A Casa Branca justificou a medida dizendo que ela faz parte de um esforço para responder à insatisfação crescente dos americanos com o alto custo da comida, que vem pressionando famílias de todo o país.
As isenções passam a valer retroativamente desde a meia-noite de quinta-feira, permitindo que importadores solicitem reembolsos dentro das regras da Alfândega dos EUA.
Virada estratégica após derrotas eleitorais
O recuo acontece logo depois que os democratas conquistaram importantes vitórias em eleições estaduais, especialmente onde o custo de vida dominou os debates.
Apesar de Trump repetir há meses que suas tarifas não contribuem para a inflação, o gesto indica que a pressão política falou mais alto.
Além disso, o anúncio veio na sequência de uma nova estrutura de acordos comerciais que deve zerar tarifas sobre produtos da Argentina, Equador, Guatemala e El Salvador assim que as negociações forem concluídas. O governo americano já mira novos acordos até o fim do ano.

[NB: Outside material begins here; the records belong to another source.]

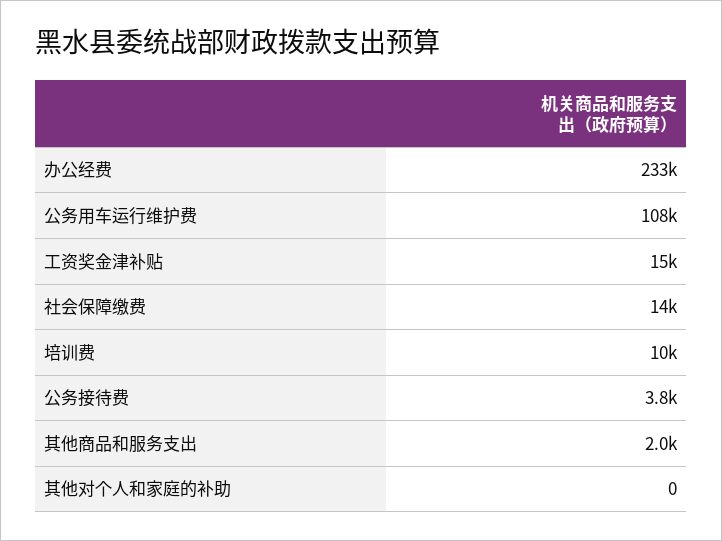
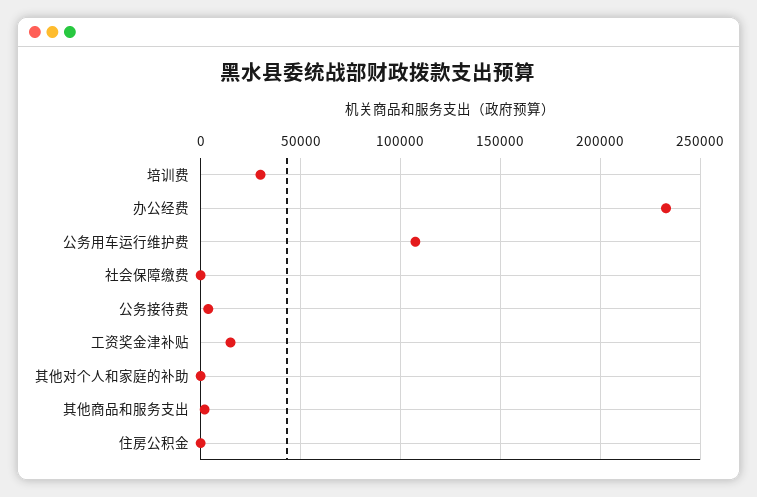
  {
    "办公经费": 233000,
    "公务用车运行维护费": 108000,
    "工资奖金津补贴": 15000,
-   "社会保障缴费": 14000,
+   "社会保障缴费": 0,
-   "培训费": 10000,
+   "培训费": 30000,
    "公务接待费": 3800,
    "其他商品和服务支出": 2000,
-   "其他对个人和家庭的补助": 0
+   "其他对个人和家庭的补助": 0,
+   "住房公积金": 0
  }

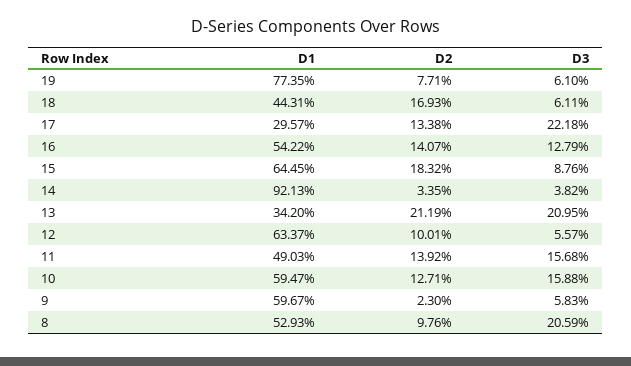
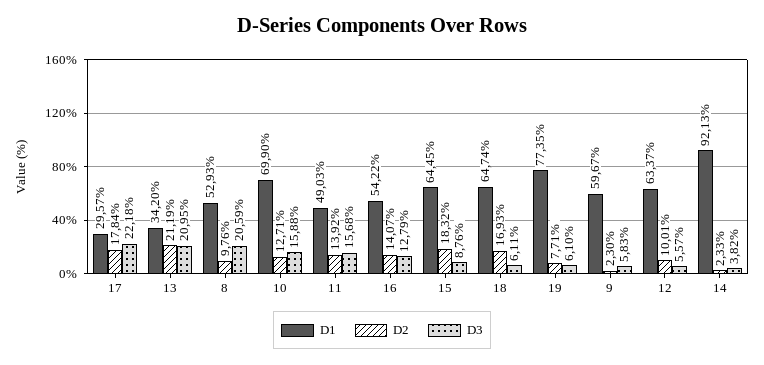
  {
    "D1": {
      "19": 77.35,
-     "18": 44.31,
+     "18": 64.74,
      "17": 29.57,
      "16": 54.22,
      "15": 64.45,
      "14": 92.13,
      "13": 34.2,
      "12": 63.37,
      "11": 49.03,
-     "10": 59.47,
+     "10": 69.9,
      "9": 59.67,
      "8": 52.93
    },
    "D2": {
      "19": 7.71,
      "18": 16.93,
-     "17": 13.38,
+     "17": 17.84,
      "16": 14.07,
      "15": 18.32,
-     "14": 3.35,
+     "14": 2.33,
      "13": 21.19,
      "12": 10.01,
      "11": 13.92,
      "10": 12.71,
      "9": 2.3,
      "8": 9.76
    },
    "D3": {
      "19": 6.1,
      "18": 6.11,
      "17": 22.18,
      "16": 12.79,
      "15": 8.76,
      "14": 3.82,
      "13": 20.95,
      "12": 5.57,
      "11": 15.68,
      "10": 15.88,
      "9": 5.83,
      "8": 20.59
    }
  }

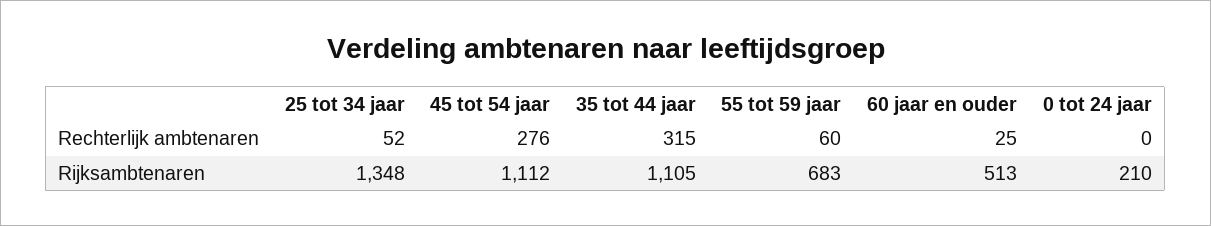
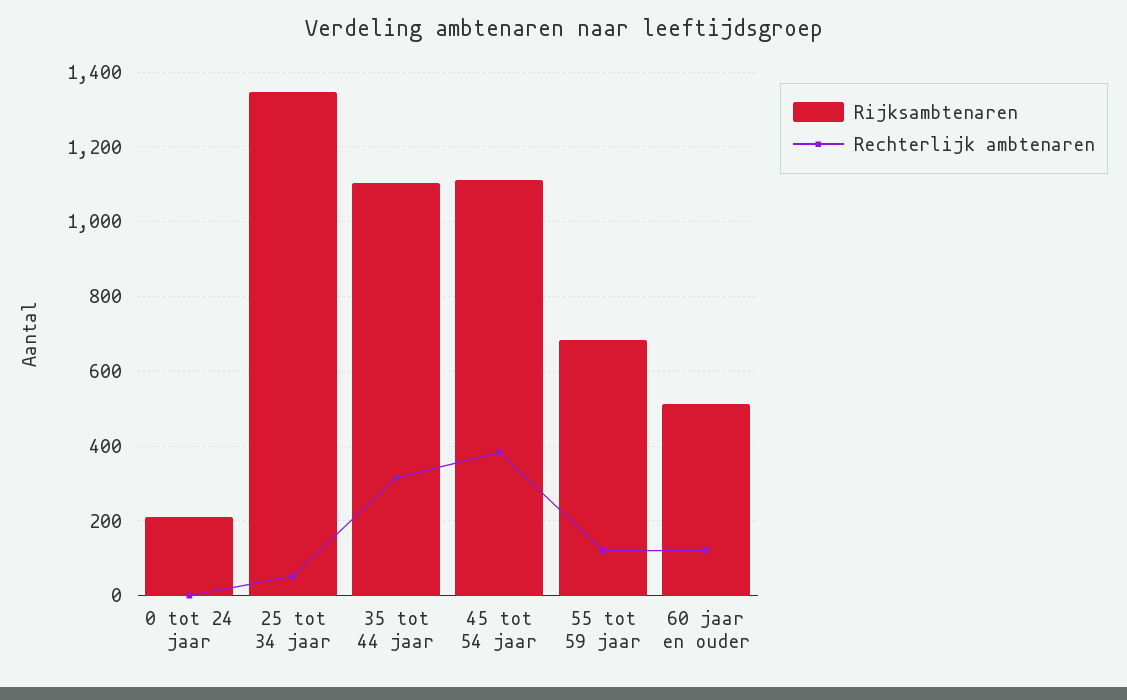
  {
    "Rechterlijk ambtenaren": {
      "25 tot 34 jaar": 52,
-     "45 tot 54 jaar": 276,
+     "45 tot 54 jaar": 380,
      "35 tot 44 jaar": 315,
-     "55 tot 59 jaar": 60,
+     "55 tot 59 jaar": 120,
-     "60 jaar en ouder": 25,
+     "60 jaar en ouder": 120,
      "0 tot 24 jaar": 0
    },
    "Rijksambtenaren": {
      "25 tot 34 jaar": 1348,
      "45 tot 54 jaar": 1112,
      "35 tot 44 jaar": 1105,
      "55 tot 59 jaar": 683,
      "60 jaar en ouder": 513,
      "0 tot 24 jaar": 210
    }
  }

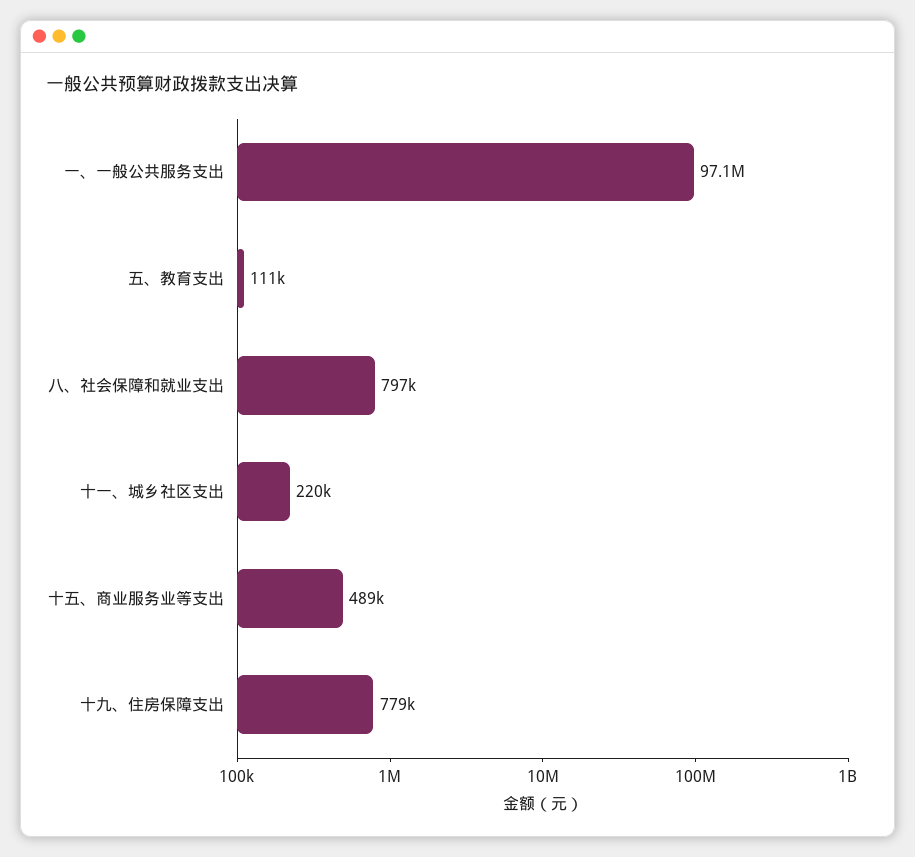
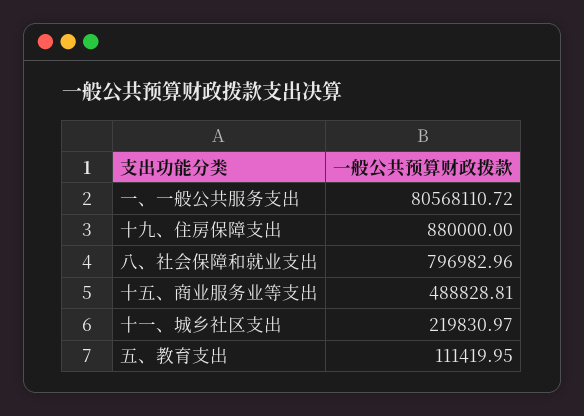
  {
-   "一、一般公共服务支出": 97100000,
+   "一、一般公共服务支出": 80568110.72,
    "五、教育支出": 111419.95,
    "八、社会保障和就业支出": 796982.96,
    "十一、城乡社区支出": 219830.97,
    "十五、商业服务业等支出": 488828.81,
-   "十九、住房保障支出": 779000
+   "十九、住房保障支出": 880000
  }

Críticas: “apagando o incêndio que ele mesmo causou”
Economistas e opositores afirmam que os preços dos alimentos subiram justamente por causa do tarifaço de Trump, e que o corte atual tenta remediar um problema criado pelo próprio governo — um ponto ecoado pelo congressista democrata Richard Neal:
“O governo Trump está apagando o incêndio que ele começou e dizendo que isso é progresso”, afirmou.
“Desde que essas tarifas entraram em vigor, a inflação subiu e a manufatura encolheu mês após mês.”
Impacto internacional: Brasil entre os beneficiados
Entre os países exportadores, o Brasil deve ser um dos maiores favorecidos pela medida.
O país é líder mundial em café e o segundo maior produtor de carne bovina, dois dos itens que agora ficam livres de tarifas nos EUA.